Jennifer Higdon (b.1962) Cold Mountain: Act II Scene 3: Duet: Orion Jennifer Higdon’s first opera is an adaptation of Charles Frazier’s novel Cold Mountain, which won the National Book Award in 1997. Though the work is a historical fiction set during the Civil War, Cold Mountain is a real location in North Carolina, and the novel’s main character is a Confederate soldier loosely based on the author’s great granduncle, W. P. Inman, who after being wounded at the Battle of Petersburg, has decided to desert the army and return home to his beloved Ada Monroe. The action of the novel and the opera alternates between Inman’s return journey and Ada’s struggles on the homestead. Higdon’s opera premiered at the Santa Fe opera on August 1, 2015, and coincided with the 150th anniversary of the end of the Civil War.
Chiayu Hsu (b. 1975) String Quartet: Journey to the West: I. The Monkey King Taiwanese composer Chiayu Hsu combines inspirations from Chinese myth and poems with Western-influenced composition techniques. Her programmatic string quartet from 2017 recounts one of the cornerstones of China’s literary heritage and one of the first novels ever written, The Journey to the West. First published during the Ming Dynasty, The Journey to the West describes the legendary pilgrimage of the monk Tang Sangzang on his way to India to bring back Buddhist scriptures to China. He faces countless dangers and monsters along the way but is aided by three disciples, the most popular of whom is Sun Wukong the Monkey King. The Monkey King’s mischievous nature, courage and near-insurmountable power causes much trouble for the various immortal beings and bodhisattvas throughout the narrative, and his antics as a trickster have made him one of the most beloved and enduring characters from classic Chinese literature.
Kate Bush (b. 1958) Wuthering Heights Wuthering Heights was written and released by Kate Bush as her debut single in 1978. The lyrics have several quotes from Bronte’s classic novel, and is sung from the perspective of the character Catherine Earnshaw, who readers will recognize is actually speaking to her lover Heathcliff from beyond the grave.

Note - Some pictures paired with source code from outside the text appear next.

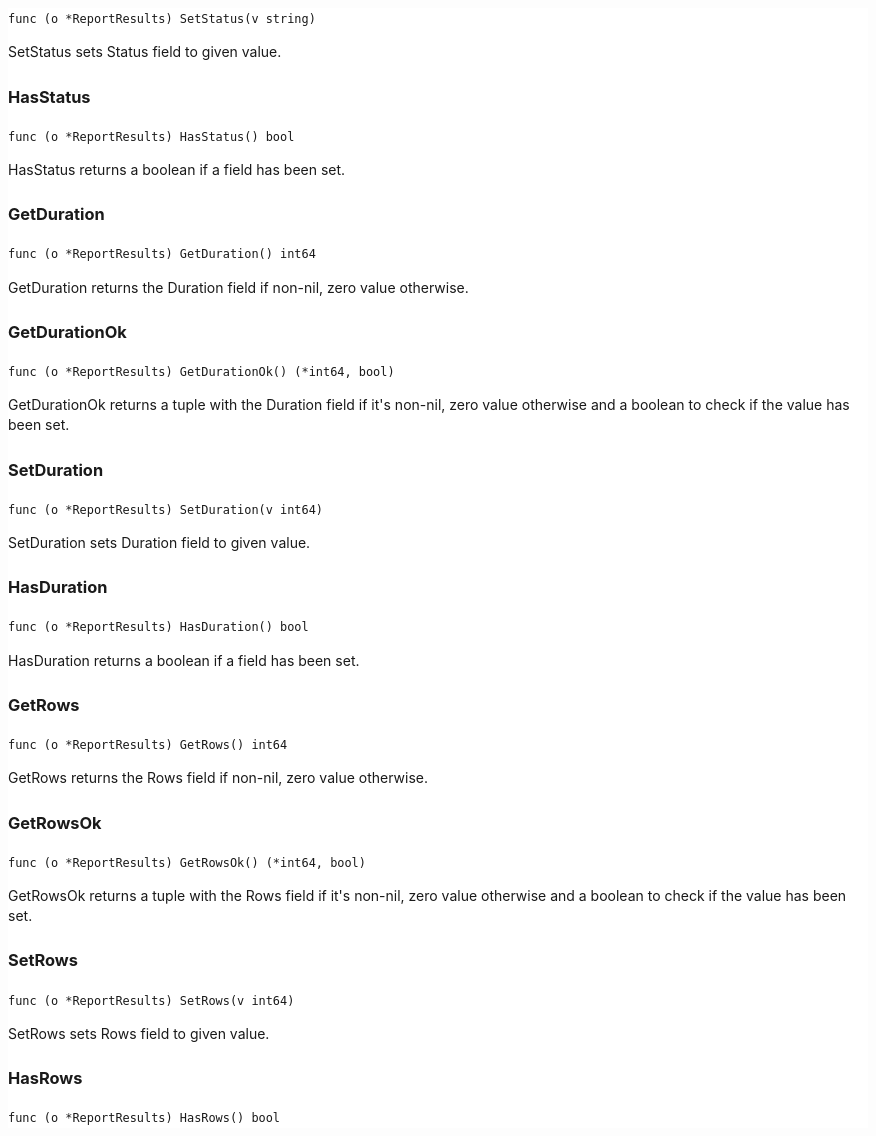 `func (o *ReportResults) SetStatus(v string)`

SetStatus sets Status field to given value.

### HasStatus

`func (o *ReportResults) HasStatus() bool`

HasStatus returns a boolean if a field has been set.

### GetDuration

`func (o *ReportResults) GetDuration() int64`

GetDuration returns the Duration field if non-nil, zero value otherwise.

### GetDurationOk

`func (o *ReportResults) GetDurationOk() (*int64, bool)`

GetDurationOk returns a tuple with the Duration field if it's non-nil, zero value otherwise
and a boolean to check if the value has been set.

### SetDuration

`func (o *ReportResults) SetDuration(v int64)`

SetDuration sets Duration field to given value.

### HasDuration

`func (o *ReportResults) HasDuration() bool`

HasDuration returns a boolean if a field has been set.

### GetRows

`func (o *ReportResults) GetRows() int64`

GetRows returns the Rows field if non-nil, zero value otherwise.

### GetRowsOk

`func (o *ReportResults) GetRowsOk() (*int64, bool)`

GetRowsOk returns a tuple with the Rows field if it's non-nil, zero value otherwise
and a boolean to check if the value has been set.

### SetRows

`func (o *ReportResults) SetRows(v int64)`

SetRows sets Rows field to given value.

### HasRows

`func (o *ReportResults) HasRows() bool`

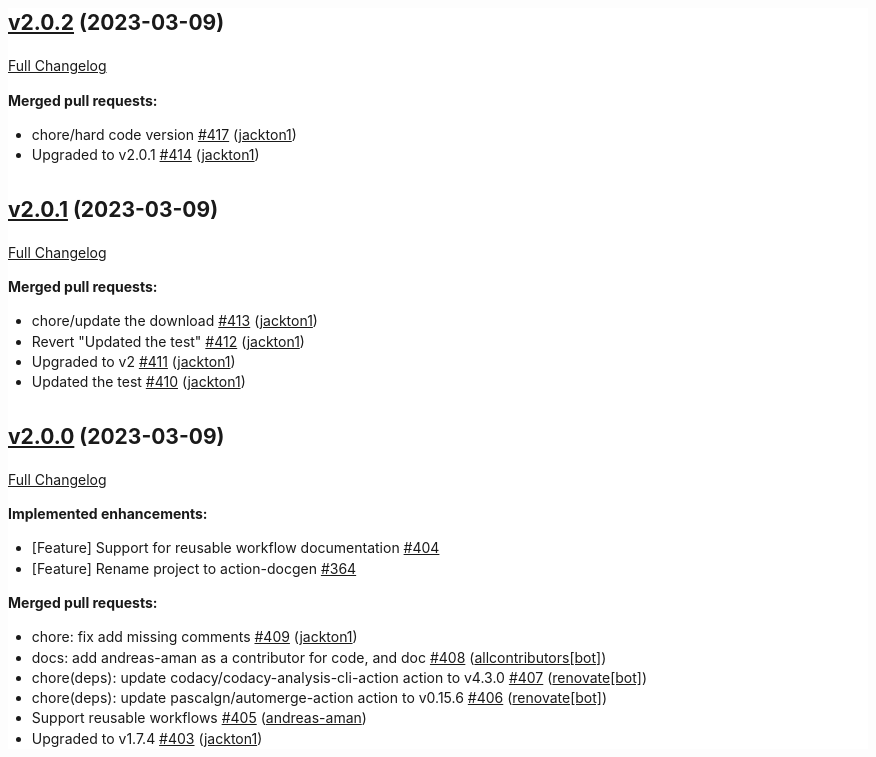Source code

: ## [v2.0.2](https://github.com/tj-actions/auto-doc/tree/v2.0.2) (2023-03-09)

[Full Changelog](https://github.com/tj-actions/auto-doc/compare/v2.0.1...v2.0.2)

**Merged pull requests:**

- chore/hard code version [\#417](https://github.com/tj-actions/auto-doc/pull/417) ([jackton1](https://github.com/jackton1))
- Upgraded to v2.0.1 [\#414](https://github.com/tj-actions/auto-doc/pull/414) ([jackton1](https://github.com/jackton1))

## [v2.0.1](https://github.com/tj-actions/auto-doc/tree/v2.0.1) (2023-03-09)

[Full Changelog](https://github.com/tj-actions/auto-doc/compare/v2.0.0...v2.0.1)

**Merged pull requests:**

- chore/update the download [\#413](https://github.com/tj-actions/auto-doc/pull/413) ([jackton1](https://github.com/jackton1))
- Revert "Updated the test" [\#412](https://github.com/tj-actions/auto-doc/pull/412) ([jackton1](https://github.com/jackton1))
- Upgraded to v2 [\#411](https://github.com/tj-actions/auto-doc/pull/411) ([jackton1](https://github.com/jackton1))
- Updated the test [\#410](https://github.com/tj-actions/auto-doc/pull/410) ([jackton1](https://github.com/jackton1))

## [v2.0.0](https://github.com/tj-actions/auto-doc/tree/v2.0.0) (2023-03-09)

[Full Changelog](https://github.com/tj-actions/auto-doc/compare/v1...v2.0.0)

**Implemented enhancements:**

- \[Feature\] Support for reusable workflow documentation [\#404](https://github.com/tj-actions/auto-doc/issues/404)
- \[Feature\] Rename project to action-docgen [\#364](https://github.com/tj-actions/auto-doc/issues/364)

**Merged pull requests:**

- chore: fix add missing comments [\#409](https://github.com/tj-actions/auto-doc/pull/409) ([jackton1](https://github.com/jackton1))
- docs: add andreas-aman as a contributor for code, and doc [\#408](https://github.com/tj-actions/auto-doc/pull/408) ([allcontributors[bot]](https://github.com/apps/allcontributors))
- chore\(deps\): update codacy/codacy-analysis-cli-action action to v4.3.0 [\#407](https://github.com/tj-actions/auto-doc/pull/407) ([renovate[bot]](https://github.com/apps/renovate))
- chore\(deps\): update pascalgn/automerge-action action to v0.15.6 [\#406](https://github.com/tj-actions/auto-doc/pull/406) ([renovate[bot]](https://github.com/apps/renovate))
- Support reusable workflows [\#405](https://github.com/tj-actions/auto-doc/pull/405) ([andreas-aman](https://github.com/andreas-aman))
- Upgraded to v1.7.4 [\#403](https://github.com/tj-actions/auto-doc/pull/403) ([jackton1](https://github.com/jackton1))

Kate Bush reportedly wrote the song in one night, and describes her process as intuitive, though apparently as she finished reading Wuthering Heights she kept finding exact lyrics from the song much later in the book. Two music videos were shot for the single, one which features Kate on a misty black stage in a ghostly white dress, and the other showing Kate dancing in a red dress on a moore reminiscent of the original novel’s setting.